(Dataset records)
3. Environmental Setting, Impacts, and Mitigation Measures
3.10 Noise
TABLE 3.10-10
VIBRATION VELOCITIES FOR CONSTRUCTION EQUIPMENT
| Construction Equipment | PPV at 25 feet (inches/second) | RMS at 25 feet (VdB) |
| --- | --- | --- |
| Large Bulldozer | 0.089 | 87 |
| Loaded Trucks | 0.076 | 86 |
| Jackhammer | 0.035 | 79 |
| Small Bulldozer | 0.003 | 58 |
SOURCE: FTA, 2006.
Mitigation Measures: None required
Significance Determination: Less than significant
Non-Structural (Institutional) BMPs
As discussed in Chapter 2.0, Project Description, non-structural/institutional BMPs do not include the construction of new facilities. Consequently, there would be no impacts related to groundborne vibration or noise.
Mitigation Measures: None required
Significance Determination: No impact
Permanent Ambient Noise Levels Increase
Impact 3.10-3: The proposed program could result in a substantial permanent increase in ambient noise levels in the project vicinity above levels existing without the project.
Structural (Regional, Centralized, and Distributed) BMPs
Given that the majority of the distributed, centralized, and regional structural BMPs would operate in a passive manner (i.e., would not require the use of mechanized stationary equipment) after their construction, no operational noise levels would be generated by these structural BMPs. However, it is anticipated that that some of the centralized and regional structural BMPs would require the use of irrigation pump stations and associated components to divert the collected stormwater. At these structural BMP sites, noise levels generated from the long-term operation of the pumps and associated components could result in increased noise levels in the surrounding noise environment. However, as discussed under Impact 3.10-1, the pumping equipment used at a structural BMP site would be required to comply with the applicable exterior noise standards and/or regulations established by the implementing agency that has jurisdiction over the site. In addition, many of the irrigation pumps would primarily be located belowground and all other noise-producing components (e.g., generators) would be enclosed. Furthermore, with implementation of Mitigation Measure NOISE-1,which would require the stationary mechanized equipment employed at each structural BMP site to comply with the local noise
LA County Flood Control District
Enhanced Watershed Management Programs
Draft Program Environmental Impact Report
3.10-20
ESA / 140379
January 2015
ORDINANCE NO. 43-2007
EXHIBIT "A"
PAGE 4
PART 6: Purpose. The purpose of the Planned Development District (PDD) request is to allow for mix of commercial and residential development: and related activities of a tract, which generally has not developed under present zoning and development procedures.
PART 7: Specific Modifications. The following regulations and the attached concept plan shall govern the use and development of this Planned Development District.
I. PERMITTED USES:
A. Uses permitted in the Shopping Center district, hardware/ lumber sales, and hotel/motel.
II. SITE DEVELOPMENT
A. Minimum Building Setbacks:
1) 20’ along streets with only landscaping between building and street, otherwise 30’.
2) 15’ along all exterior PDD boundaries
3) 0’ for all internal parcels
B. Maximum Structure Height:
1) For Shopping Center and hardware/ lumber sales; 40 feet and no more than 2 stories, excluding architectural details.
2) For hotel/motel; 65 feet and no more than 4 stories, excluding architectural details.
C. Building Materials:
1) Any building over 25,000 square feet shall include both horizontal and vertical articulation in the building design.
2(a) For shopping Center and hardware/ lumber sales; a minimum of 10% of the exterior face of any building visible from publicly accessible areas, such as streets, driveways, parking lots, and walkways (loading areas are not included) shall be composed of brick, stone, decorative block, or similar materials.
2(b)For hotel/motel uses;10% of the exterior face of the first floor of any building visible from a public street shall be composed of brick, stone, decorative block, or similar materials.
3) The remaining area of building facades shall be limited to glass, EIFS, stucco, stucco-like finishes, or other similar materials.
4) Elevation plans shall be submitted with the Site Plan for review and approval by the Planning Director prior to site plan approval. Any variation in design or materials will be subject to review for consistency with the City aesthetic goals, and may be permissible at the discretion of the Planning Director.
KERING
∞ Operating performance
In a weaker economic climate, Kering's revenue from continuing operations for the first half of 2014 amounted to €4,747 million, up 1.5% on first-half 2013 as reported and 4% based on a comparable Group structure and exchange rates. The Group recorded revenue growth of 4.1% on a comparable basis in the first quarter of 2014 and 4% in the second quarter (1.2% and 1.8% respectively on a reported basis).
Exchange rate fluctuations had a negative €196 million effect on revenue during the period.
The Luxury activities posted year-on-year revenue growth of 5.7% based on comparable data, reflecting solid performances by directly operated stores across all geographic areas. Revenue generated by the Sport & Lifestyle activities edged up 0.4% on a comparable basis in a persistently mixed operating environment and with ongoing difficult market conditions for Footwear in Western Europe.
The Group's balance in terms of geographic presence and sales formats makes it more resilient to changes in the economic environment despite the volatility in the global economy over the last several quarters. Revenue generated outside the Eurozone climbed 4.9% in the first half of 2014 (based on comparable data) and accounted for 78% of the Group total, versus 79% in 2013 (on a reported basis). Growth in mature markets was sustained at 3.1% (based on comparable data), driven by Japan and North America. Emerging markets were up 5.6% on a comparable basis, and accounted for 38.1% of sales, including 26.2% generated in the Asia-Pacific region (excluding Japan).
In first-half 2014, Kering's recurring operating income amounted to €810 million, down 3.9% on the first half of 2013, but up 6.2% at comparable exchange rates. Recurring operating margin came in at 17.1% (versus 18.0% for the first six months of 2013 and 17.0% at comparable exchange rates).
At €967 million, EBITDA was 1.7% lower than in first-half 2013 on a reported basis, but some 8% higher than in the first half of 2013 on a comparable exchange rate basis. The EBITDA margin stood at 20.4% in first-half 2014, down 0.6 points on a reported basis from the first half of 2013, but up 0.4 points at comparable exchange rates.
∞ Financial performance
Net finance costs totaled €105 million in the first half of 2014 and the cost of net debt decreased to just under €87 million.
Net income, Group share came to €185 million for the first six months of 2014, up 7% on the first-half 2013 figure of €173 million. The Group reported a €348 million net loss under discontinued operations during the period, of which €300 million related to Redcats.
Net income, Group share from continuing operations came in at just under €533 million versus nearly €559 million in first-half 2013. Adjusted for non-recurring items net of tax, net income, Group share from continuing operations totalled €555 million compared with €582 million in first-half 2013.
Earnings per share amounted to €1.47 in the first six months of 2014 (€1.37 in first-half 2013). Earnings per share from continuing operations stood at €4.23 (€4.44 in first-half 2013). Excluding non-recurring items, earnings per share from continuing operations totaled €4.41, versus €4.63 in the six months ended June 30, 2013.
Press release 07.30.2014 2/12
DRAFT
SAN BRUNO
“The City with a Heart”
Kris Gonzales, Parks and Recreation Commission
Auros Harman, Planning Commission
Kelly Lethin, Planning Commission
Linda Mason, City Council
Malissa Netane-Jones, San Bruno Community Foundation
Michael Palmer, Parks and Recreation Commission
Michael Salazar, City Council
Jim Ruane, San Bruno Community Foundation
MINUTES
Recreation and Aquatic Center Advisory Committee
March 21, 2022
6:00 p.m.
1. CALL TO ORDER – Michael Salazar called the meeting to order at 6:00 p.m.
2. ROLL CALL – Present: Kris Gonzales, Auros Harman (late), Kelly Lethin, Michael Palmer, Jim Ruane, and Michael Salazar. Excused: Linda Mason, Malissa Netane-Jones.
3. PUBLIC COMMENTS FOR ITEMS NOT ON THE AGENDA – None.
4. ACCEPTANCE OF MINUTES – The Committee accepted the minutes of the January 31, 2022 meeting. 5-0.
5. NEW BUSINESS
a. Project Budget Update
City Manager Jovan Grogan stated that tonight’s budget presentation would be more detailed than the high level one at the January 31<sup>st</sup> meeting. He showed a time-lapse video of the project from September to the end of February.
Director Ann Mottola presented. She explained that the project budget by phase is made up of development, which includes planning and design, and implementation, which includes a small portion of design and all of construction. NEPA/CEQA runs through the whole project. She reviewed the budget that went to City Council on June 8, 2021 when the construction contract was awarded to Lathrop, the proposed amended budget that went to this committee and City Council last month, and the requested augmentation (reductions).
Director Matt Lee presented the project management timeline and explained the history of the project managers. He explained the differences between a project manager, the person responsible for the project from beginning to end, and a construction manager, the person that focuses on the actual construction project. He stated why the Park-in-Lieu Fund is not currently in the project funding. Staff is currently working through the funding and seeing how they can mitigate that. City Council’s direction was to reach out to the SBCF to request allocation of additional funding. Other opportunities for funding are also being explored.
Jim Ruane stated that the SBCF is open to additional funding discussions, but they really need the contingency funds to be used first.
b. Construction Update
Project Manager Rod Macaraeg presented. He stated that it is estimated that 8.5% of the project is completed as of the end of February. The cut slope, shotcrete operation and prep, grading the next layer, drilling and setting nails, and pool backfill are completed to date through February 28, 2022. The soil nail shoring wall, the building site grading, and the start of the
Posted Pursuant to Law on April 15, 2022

__TASK GOAL__
Using the data above, reproduce exactly the lines from the line that contains "5. NEW BUSINESS" through the line that contains "City Manager Jovan", including both.

__ANSWER BOX__
5. NEW BUSINESS
a. Project Budget Update
City Manager Jovan Grogan stated that tonight’s budget presentation would be more detailed than the high level one at the January 31<sup>st</sup> meeting. He showed a time-lapse video of the project from September to the end of February.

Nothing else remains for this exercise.